What needs to be done
Reproduce the passage on chilli varieties below word for word, in full.

Text for analysis
With chillies, there are many thousands of varieties in cultivation around the world and chilli aficionados debate their merits with almost as much heat as the plants produce. Cayenne, jalapeno and habanero are the ones most commonly grown.
Of these, habanero chillies are the hottest, with the sweet-sounding Chocolate habanero rated as one of the top 10 hottest chillies in the world. Habanero chillies grow to only 2-3cm wide and look like a little capsicum with a pinched-off end. Some heat is always lost in cooking, so these are one of the best for making into chilli sauce.
Cayenne chillies, with their thin, red fruit up to 15cm long, are the size and shape most people associate with chillies. Only half as hot as most of the habanero chillies, they are still hot enough to fry the inside of your mouth within seconds. These hot chillies with their thin skins are the best for drying and sprinkling but are also good fresh or for making sauce.

[Saved entries]
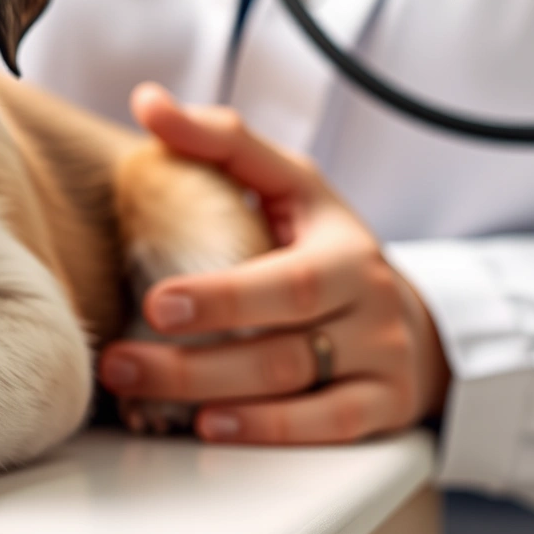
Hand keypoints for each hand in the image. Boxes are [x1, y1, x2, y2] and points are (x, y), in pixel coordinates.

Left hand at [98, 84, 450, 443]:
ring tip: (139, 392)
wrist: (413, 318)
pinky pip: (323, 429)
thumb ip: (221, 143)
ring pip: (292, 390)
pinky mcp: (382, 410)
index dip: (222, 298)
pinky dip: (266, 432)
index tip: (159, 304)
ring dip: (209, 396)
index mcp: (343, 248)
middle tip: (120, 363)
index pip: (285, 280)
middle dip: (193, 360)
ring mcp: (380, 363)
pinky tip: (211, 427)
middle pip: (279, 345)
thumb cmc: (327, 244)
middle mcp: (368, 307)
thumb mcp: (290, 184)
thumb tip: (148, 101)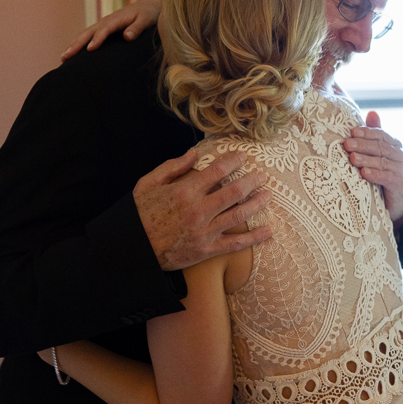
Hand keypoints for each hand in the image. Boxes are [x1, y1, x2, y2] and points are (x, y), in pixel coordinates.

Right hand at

---

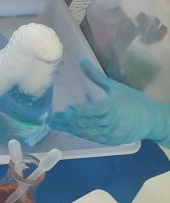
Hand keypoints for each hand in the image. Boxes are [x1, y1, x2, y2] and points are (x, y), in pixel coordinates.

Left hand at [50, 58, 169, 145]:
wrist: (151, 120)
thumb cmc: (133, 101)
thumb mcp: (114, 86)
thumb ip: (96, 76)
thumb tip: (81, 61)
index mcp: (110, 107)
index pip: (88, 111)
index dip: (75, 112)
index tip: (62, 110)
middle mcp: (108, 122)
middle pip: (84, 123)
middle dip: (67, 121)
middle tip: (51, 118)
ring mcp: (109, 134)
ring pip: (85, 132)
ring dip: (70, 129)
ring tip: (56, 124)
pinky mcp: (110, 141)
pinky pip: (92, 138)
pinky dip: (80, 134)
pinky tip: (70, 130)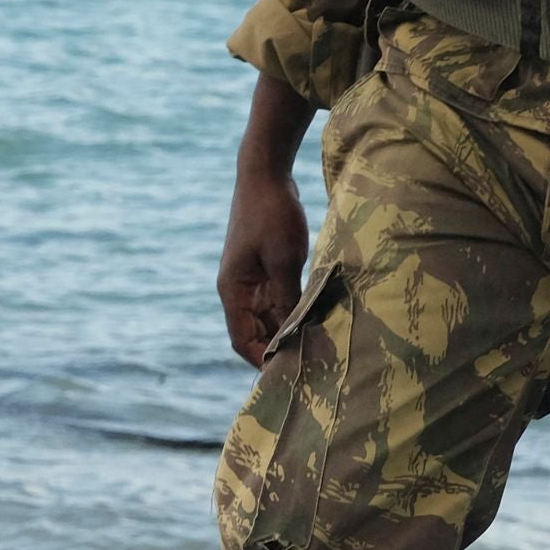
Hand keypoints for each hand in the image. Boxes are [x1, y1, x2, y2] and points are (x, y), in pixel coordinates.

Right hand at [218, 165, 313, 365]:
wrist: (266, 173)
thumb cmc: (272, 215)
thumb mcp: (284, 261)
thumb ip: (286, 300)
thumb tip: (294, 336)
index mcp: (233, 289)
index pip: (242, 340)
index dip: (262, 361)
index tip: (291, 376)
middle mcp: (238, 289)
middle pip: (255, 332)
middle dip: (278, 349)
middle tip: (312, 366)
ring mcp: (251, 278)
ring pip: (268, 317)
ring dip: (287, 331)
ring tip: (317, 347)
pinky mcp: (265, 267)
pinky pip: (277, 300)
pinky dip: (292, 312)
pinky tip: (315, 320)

Final answer
With chillies, there are many thousands of varieties in cultivation around the world and chilli aficionados debate their merits with almost as much heat as the plants produce. Cayenne, jalapeno and habanero are the ones most commonly grown.
Of these, habanero chillies are the hottest, with the sweet-sounding Chocolate habanero rated as one of the top 10 hottest chillies in the world. Habanero chillies grow to only 2-3cm wide and look like a little capsicum with a pinched-off end. Some heat is always lost in cooking, so these are one of the best for making into chilli sauce.
Cayenne chillies, with their thin, red fruit up to 15cm long, are the size and shape most people associate with chillies. Only half as hot as most of the habanero chillies, they are still hot enough to fry the inside of your mouth within seconds. These hot chillies with their thin skins are the best for drying and sprinkling but are also good fresh or for making sauce.